- **DONNÉES FOURNIES**:
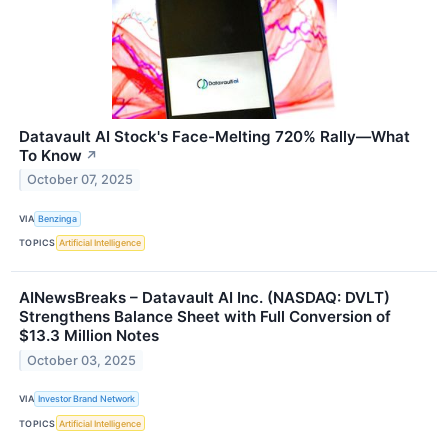
Datavault AI Stock's Face-Melting 720% Rally—What
To Know
↗
October 07, 2025
VIA
Benzinga
TOPICS
Artificial Intelligence
AINewsBreaks – Datavault AI Inc. (NASDAQ: DVLT)
Strengthens Balance Sheet with Full Conversion of
$13.3 Million Notes
October 03, 2025
VIA
Investor Brand Network
TOPICS
Artificial Intelligence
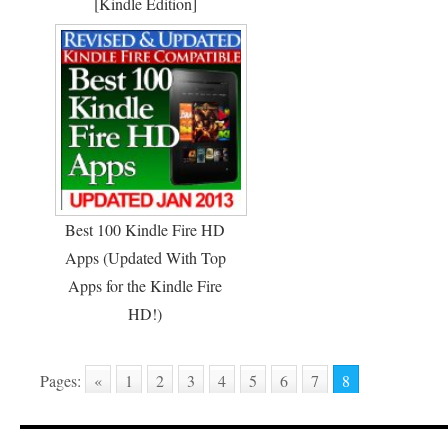
[Kindle Edition]
Best 100 Kindle Fire HD
Apps (Updated With Top
Apps for the Kindle Fire
HD!)
Pages:
«
1
2
3
4
5
6
7
8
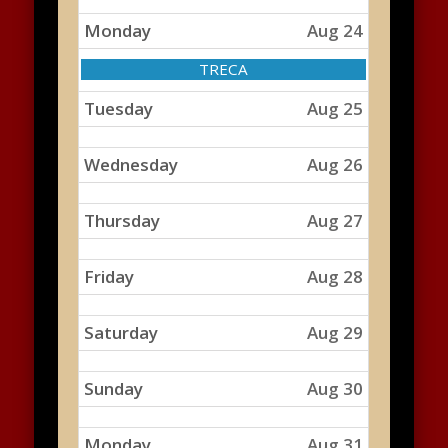
Monday
Aug 24
Monday,
TRECA
August
24th
Tuesday
Aug 25
2026
Wednesday
Aug 26
Thursday
Aug 27
Friday
Aug 28
Saturday
Aug 29
Sunday
Aug 30
Monday
Aug 31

- **CONSIGNE ÉCRITE**:
Reproduisez mot pour mot le texte de toutes les lignes ci-dessus en laissant de côté les images, s'il vous plaît.

- **RÉSULTAT DE L'EXERCICE**:
Datavault AI Stock's Face-Melting 720% Rally—What
To Know
↗
October 07, 2025
VIA
Benzinga
TOPICS
Artificial Intelligence
AINewsBreaks – Datavault AI Inc. (NASDAQ: DVLT)
Strengthens Balance Sheet with Full Conversion of
$13.3 Million Notes
October 03, 2025
VIA
Investor Brand Network
TOPICS
Artificial Intelligence
[Kindle Edition]
Best 100 Kindle Fire HD
Apps (Updated With Top
Apps for the Kindle Fire
HD!)
Pages:
«
1
2
3
4
5
6
7
8
Monday
Aug 24
Monday,
TRECA
August
24th
Tuesday
Aug 25
2026
Wednesday
Aug 26
Thursday
Aug 27
Friday
Aug 28
Saturday
Aug 29
Sunday
Aug 30
Monday
Aug 31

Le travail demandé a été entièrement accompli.